Dr Lal PathLabs
- Type: Public
- Traded as: BSE: 539524 NSE: LALPATHLAB
- Industry: Healthcare
- Founded: 1949
- Founder: S. K. Lal
- Headquarters: Delhi, India
- Number of locations: 233
- Key people: Arvind Lal (Chairman)
- Brands: Swasthfit, Sugarnme, OncoPro, NephroPro
- Revenue: ₹2,227 crore (US$230 million) (FY24)
- Net income: ₹362 crore (US$38 million) (FY24)
- Number of employees: 3941 (2019)
- Website: www.lalpathlabs.com

= Dr Lal PathLabs =

Healthcare company

Dr Lal PathLabs Limited is an Indian service provider of diagnostic and related healthcare tests. Based in New Delhi, the company offers tests on blood, urine and other human body viscera.

== History ==
Dr Lal PathLabs was started in 1949, by the late S. K. Lal. Lal was a Junior Doctor in the British Indian Army and studied pathology from the Armed Forces Medical College in Pune, with additional training in pathology at Cook County Hospital in Chicago. The main operation of Dr Lal PathLabs deals with the performing of diagnosis and testing, including routine tests (including blood tests), specialized tests (e.g., viral and bacterial infection tests) and preventive screenings.

In 2014, Dr Lal PathLabs acquired the APL Clinical Institute of Clinical Laboratory & Research Private Limited.

Dr Lal PathLabs launched its IPO in 2015. The company got listed on BSE and NSE on 23 December 2015.

In 2021, Dr Lal PathLabs acquired Suburban Diagnostics for an enterprise value of ₹925 crore in an all-cash deal.

==Operations==
=== Infrastructure ===
The company has 200 laboratories and diagnostic centres with approximately 5000+ collection centres across India. They have also worked with BD India to open a "Centre of Excellence in Phlebotomy", a centre for training healthcare in the process of safely collecting blood samples.

=== Laboratory Accreditations ===
- ISO 9001:2008 certification from British Standards Institution (BSI)
- National Accreditation Board for Testing and Calibration Laboratories (NABL), Ministry of Science and Technology, Government of India.

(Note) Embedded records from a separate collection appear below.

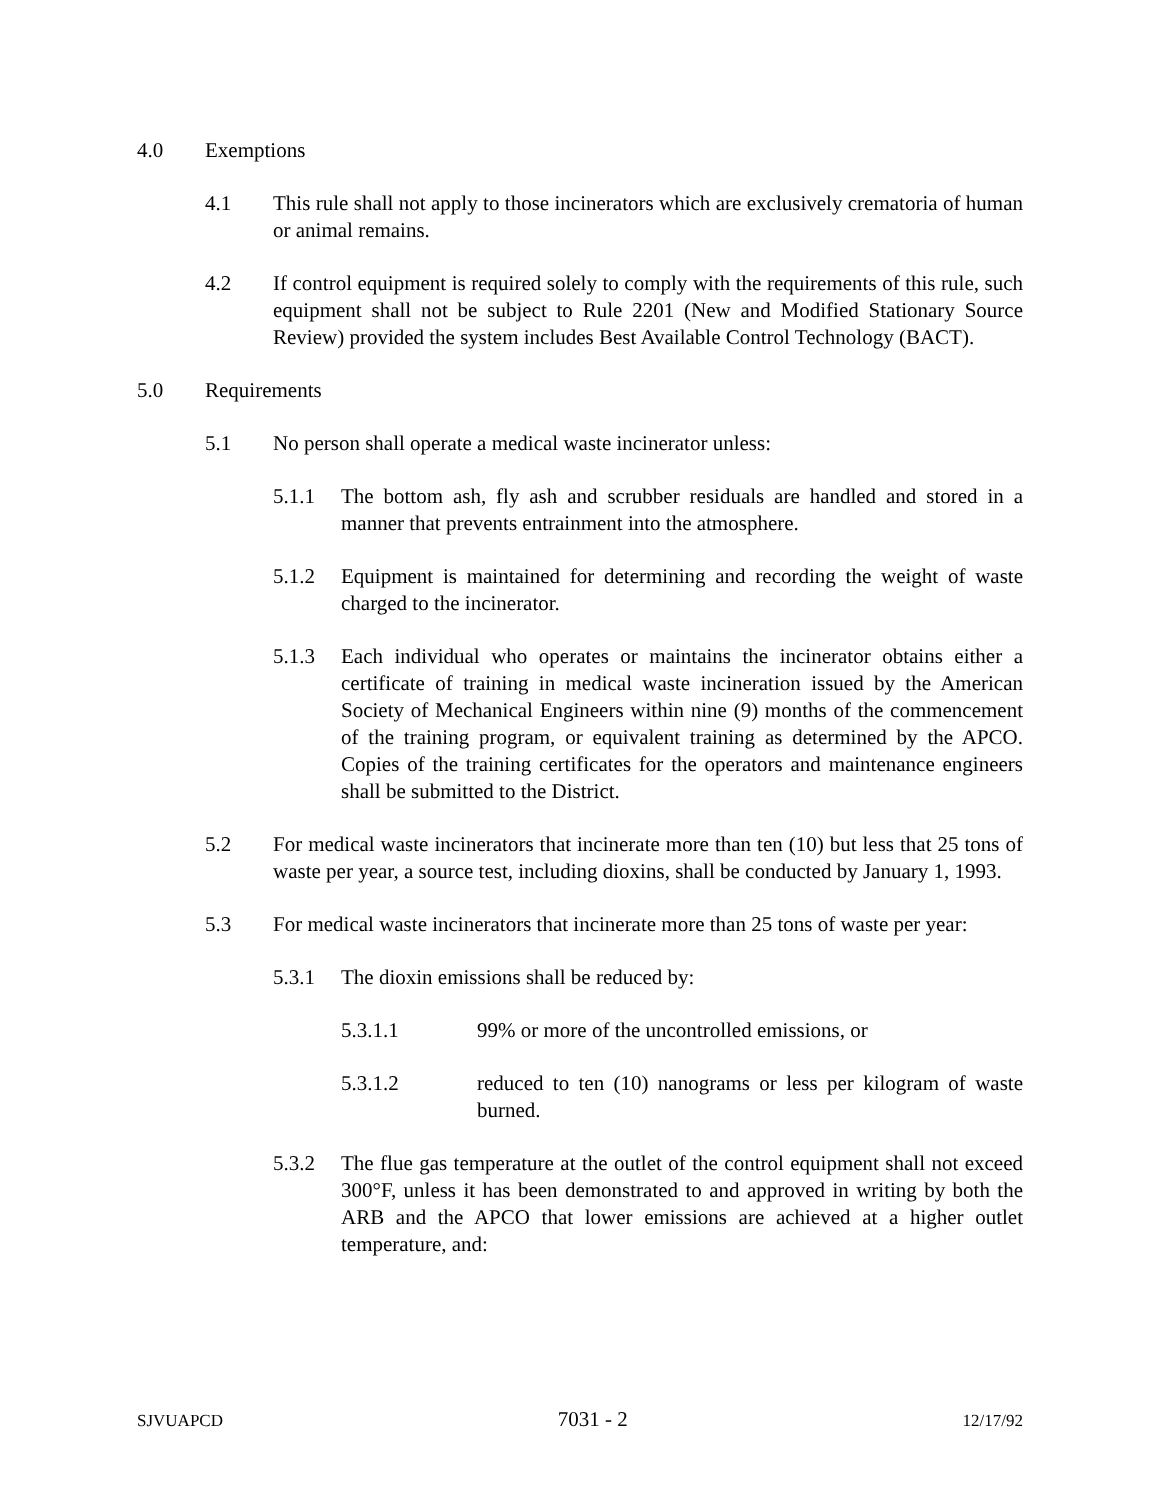4.0 Exemptions
4.1 This rule shall not apply to those incinerators which are exclusively crematoria of human or animal remains.
4.2 If control equipment is required solely to comply with the requirements of this rule, such equipment shall not be subject to Rule 2201 (New and Modified Stationary Source Review) provided the system includes Best Available Control Technology (BACT).
5.0 Requirements
5.1 No person shall operate a medical waste incinerator unless:
5.1.1 The bottom ash, fly ash and scrubber residuals are handled and stored in a manner that prevents entrainment into the atmosphere.
5.1.2 Equipment is maintained for determining and recording the weight of waste charged to the incinerator.
5.1.3 Each individual who operates or maintains the incinerator obtains either a certificate of training in medical waste incineration issued by the American Society of Mechanical Engineers within nine (9) months of the commencement of the training program, or equivalent training as determined by the APCO. Copies of the training certificates for the operators and maintenance engineers shall be submitted to the District.
5.2 For medical waste incinerators that incinerate more than ten (10) but less that 25 tons of waste per year, a source test, including dioxins, shall be conducted by January 1, 1993.
5.3 For medical waste incinerators that incinerate more than 25 tons of waste per year:
5.3.1 The dioxin emissions shall be reduced by:
5.3.1.1 99% or more of the uncontrolled emissions, or
5.3.1.2 reduced to ten (10) nanograms or less per kilogram of waste burned.
5.3.2 The flue gas temperature at the outlet of the control equipment shall not exceed 300°F, unless it has been demonstrated to and approved in writing by both the ARB and the APCO that lower emissions are achieved at a higher outlet temperature, and:
SJVUAPCD 7031 - 2 12/17/92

== Awards and recognition ==
- The CNBC TV18 Emerging Company of the Year award in 2008
- The Best Diagnostic Service Company in India at VCCircle Healthcare summit 2013.
- Diagnostic Service Provider Company of the Year 2012 by Frost & Sullivan.
- Award for Service Excellence (Diagnostic Centre) for the Year 2018 by Federation of Indian Chambers of Commerce & Industry

== Controversies ==
=== Zika outbreak ===
While Zika has not been reported in India (as of 6 February 2016), on 3 February 2016, Dr Lal PathLabs and other competing pathology labs announced they were preparing Zika test kits. Dr Lal PathLabs reported they plan to sell their kits for Rs 4500 (€60). However, several days later IndiaToday reported: "the Union Ministry of Health pulled up private players, saying they cannot cash in on a public health emergency" and also reported that Dr. Vandana Lal (executive director of Dr Lal PathLabs) stated: "We don't want to talk on this matter. We don't have any tests for Zika virus and we are also not importing any test kits for the same. If at all we plan to do something, we will take the government's prior permission."

=== Data breach ===
According to an October 2020 report, for months, the company stored hundreds of massive spreadsheets containing sensitive patient data in an Amazon Web Services storage bucket without a password. TechCrunch was the first news source to report the data breach.